Isn’t it weird when, after weeks of wracking your brain to come up with an author’s name, or a book you once read, somehow the answer appears to you in the strangest of places?
Anyway…without giving you the weird backstory of how all this came to be and why I was reading books like this at such a young age, I’ll just say that Robert Cormier’s Fade has stayed with me for the last 15 years. I read it after several others (like the banned The Chocolate War, its follow-up, I Am the Cheese, We All Fall Down, etc.), but Fade was the novel that got my young mind thinking about corruption and the general notion that things are not always how they seem. I suppose you could say it was one of the first books that ever made me question my trust in the goodness of human beings.

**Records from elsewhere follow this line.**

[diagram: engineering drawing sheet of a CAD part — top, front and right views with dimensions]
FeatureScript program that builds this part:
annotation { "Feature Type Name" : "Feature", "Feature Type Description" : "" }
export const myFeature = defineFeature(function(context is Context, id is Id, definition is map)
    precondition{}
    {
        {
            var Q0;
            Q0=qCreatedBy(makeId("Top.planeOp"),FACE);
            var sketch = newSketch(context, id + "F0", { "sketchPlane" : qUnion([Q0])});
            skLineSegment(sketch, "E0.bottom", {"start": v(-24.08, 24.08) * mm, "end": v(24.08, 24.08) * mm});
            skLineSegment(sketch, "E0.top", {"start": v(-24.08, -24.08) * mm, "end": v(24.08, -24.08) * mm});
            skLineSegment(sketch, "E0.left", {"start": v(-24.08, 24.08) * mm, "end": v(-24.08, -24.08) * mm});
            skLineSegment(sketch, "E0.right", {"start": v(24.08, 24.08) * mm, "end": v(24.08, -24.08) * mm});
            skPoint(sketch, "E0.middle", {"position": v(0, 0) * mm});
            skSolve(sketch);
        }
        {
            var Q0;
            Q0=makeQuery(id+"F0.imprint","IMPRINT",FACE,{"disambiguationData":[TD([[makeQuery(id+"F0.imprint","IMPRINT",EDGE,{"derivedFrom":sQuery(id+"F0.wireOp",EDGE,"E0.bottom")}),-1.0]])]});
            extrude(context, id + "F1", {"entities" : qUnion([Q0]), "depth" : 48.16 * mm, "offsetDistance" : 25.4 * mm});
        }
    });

I can’t say I’d ever read Fade again; some of Cormier’s books put images in my head that I’ve never been able to get out. But if you’re looking to satisfy your curiosity of becoming invisible, you might want to take a look.
Did any of you read Cormier’s books growing up? I seem to recall being the only one in my class who read his stuff and I never had anyone to talk about it with. Now I’m looking for some dialogue.
(A mighty thanks to Jezebel, an entertainment blog I seldom read, for writing the Cormier book review (on The Chocolate War) that brought this month-long internal saga of mine to a close.)